As I have matured over the years as an artist and creative person I have also developed an interest in the psyche as it colligates to this creative process. My introduction as a young college student to the work of C.G. Jung as I perused the book Man and His Symbols would begin a life-long interest in the psyche and it’s connection with what I conjectured in my finals paper for the Union Institute and University as the Artist Archetype. I look back on it as a blessing now that I was unable to finish college as a youth. Circumstance made me delay this until I was in my sixties after many years of independent study. I had time to formulate my thoughts. Even now I do not have a grasp on all of this, but now I understand I must continue to ask the right questions of the oracle!
Unable to articulate thoughts about “making things” as a young girl was a frustration for me, but encouragement by my very bright Mother to use my mind and learn constantly as she did, herself, gave me a rich background for the hours I spent lost in right-brain, creative activities. Something was always churning away as the left-brain impatiently paced in the background while my youthful ego pushed it aside and commenced my “work” as a young “artist”. My Mother's hunger for knowledge was not totally satisfied with her stenographer's degree from Barns Business School in Denver. She also never pursued her budding career as an accompanist in her Father's dance band. I'm sure keeping me occupied in creating, learning and loving music was greatly influenced by her even though it was never articulated except through acceptance.
My father with only a sixth grade education taught himself to read and write, to survey and prospect in the mountains where we lived, to weld, blacksmith and just about anything else he wanted to learn. I found among his things a set of correspondence course booklets on a wide spectrum of knowledge. I could imagine his excitement as he unwrapped each edition. His creative mind could grasp how things worked and he could invent just about any tool he needed. He was a master welder and could always find work even when others struggled.

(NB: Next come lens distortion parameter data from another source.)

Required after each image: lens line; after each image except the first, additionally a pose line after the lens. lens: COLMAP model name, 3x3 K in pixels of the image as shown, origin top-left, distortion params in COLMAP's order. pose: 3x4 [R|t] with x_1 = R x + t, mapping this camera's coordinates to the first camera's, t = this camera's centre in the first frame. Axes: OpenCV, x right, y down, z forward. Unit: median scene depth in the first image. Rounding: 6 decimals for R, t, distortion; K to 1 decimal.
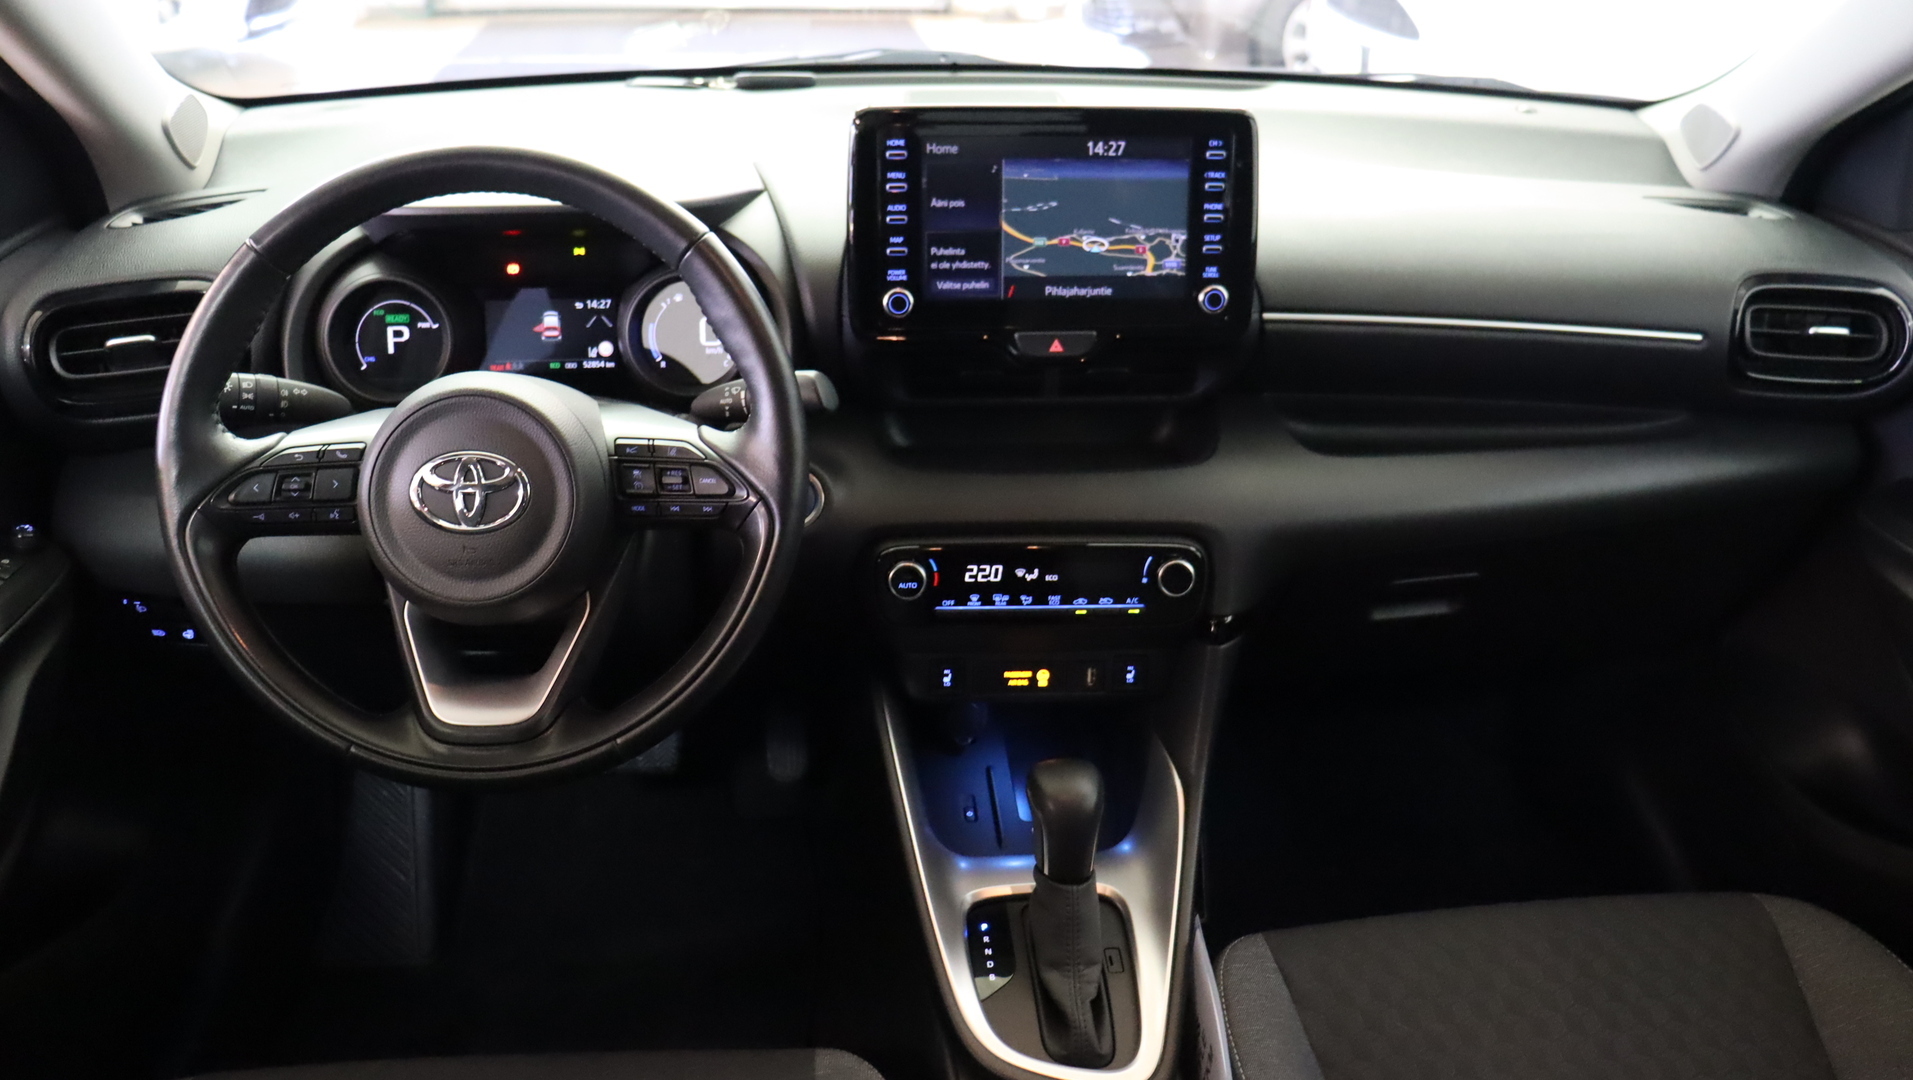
lens RADIAL K [[1623.0, 0, 956.5], [0, 1623.0, 540.0], [0, 0, 1]] dist [-0.192047, 0.191571]
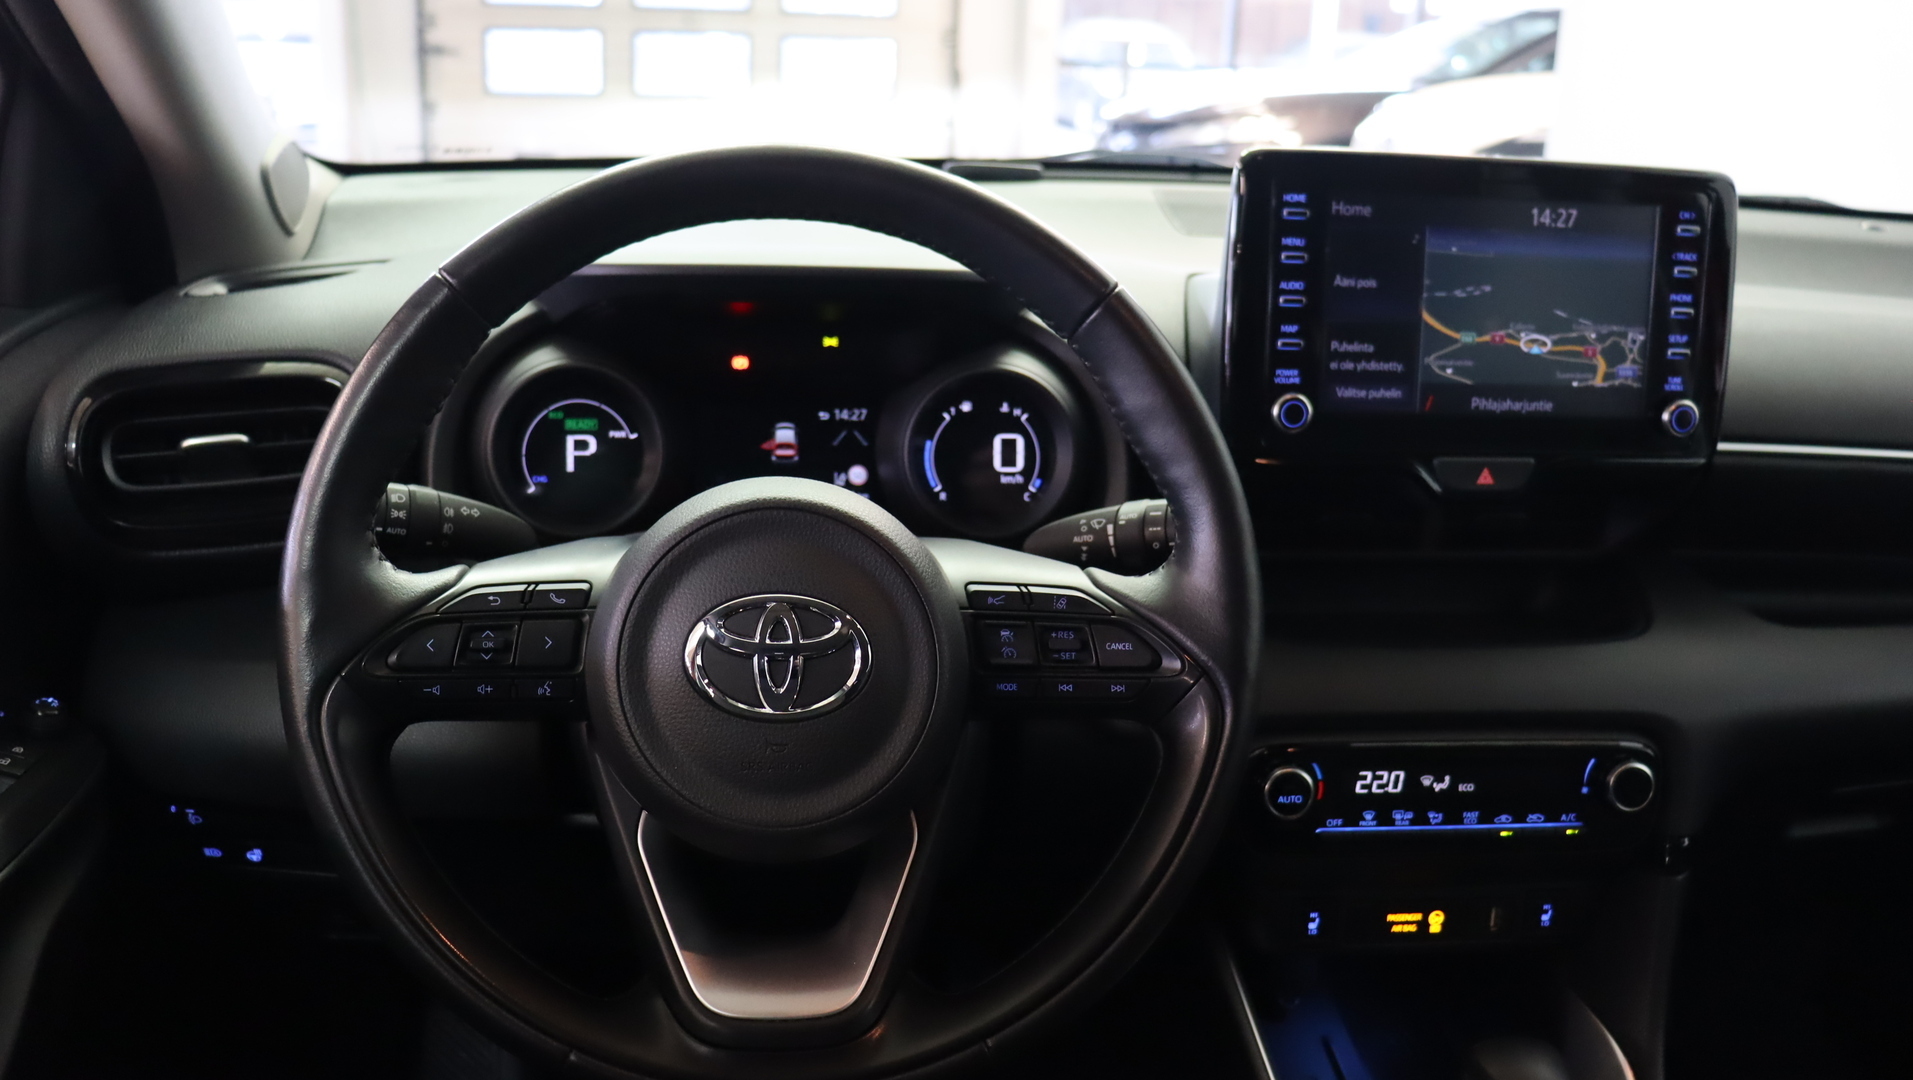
lens RADIAL K [[1623.0, 0, 956.5], [0, 1623.0, 540.0], [0, 0, 1]] dist [-0.192047, 0.191571]
pose [[0.999607, 0.011482, 0.025576, -0.205742], [-0.008195, 0.992111, -0.125098, 0.003813], [-0.026811, 0.124839, 0.991815, 0.280678]]
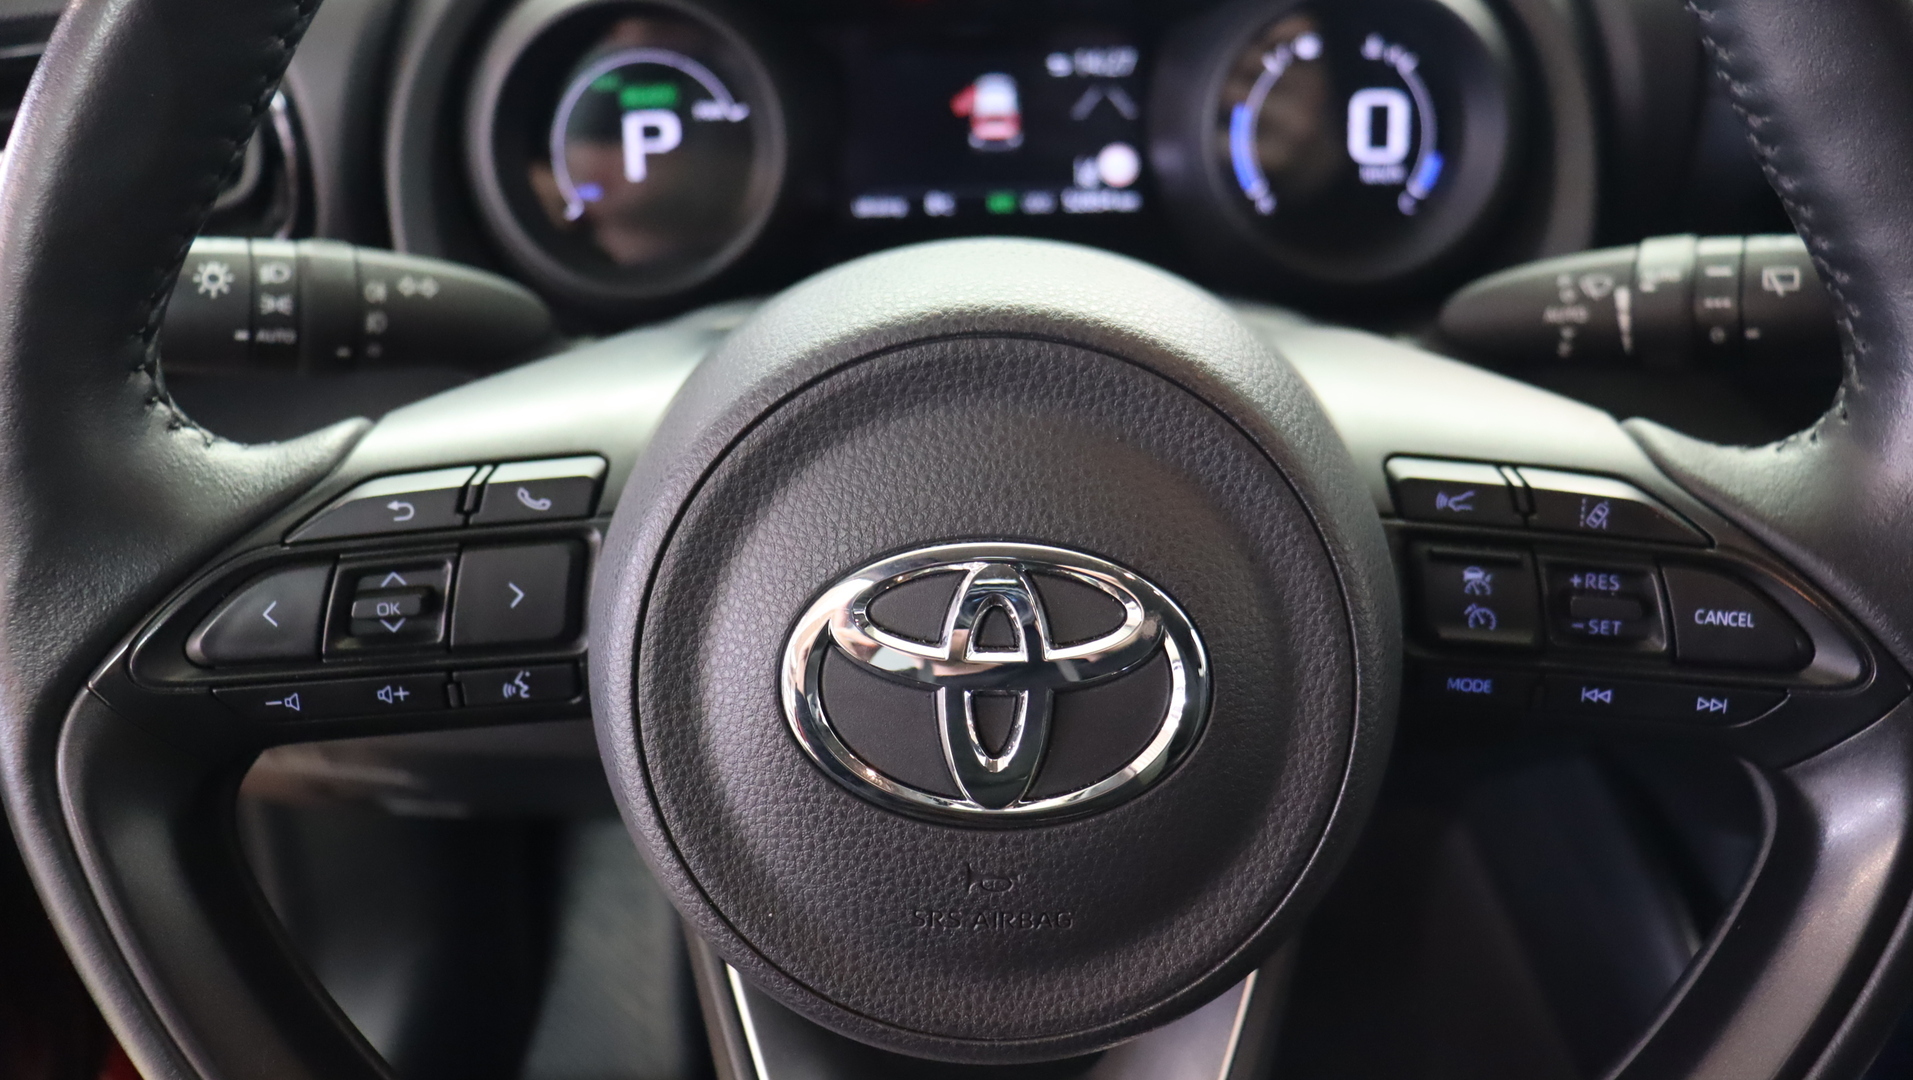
lens RADIAL K [[1561.0, 0, 924.4], [0, 1561.0, 542.1], [0, 0, 1]] dist [-0.150792, 0.173581]
pose [[0.993041, 0.025957, -0.114876, -0.235528], [-0.011552, 0.992174, 0.124329, -0.073389], [0.117204, -0.122137, 0.985569, 0.601658]]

So with this background I have understood why my questions were as they were and why I had to create almost constantly. This “Artist Archetype” was alive in my from the very beginning and fortunately encouraged by my unique environment and parents. I had a wonderful childhood even though in material things we lived from paycheck to paycheck, as so many did then.
And so, with this in mind, I am learning to articulate that which I think and hope I can offer as my personal view of this life as an artist.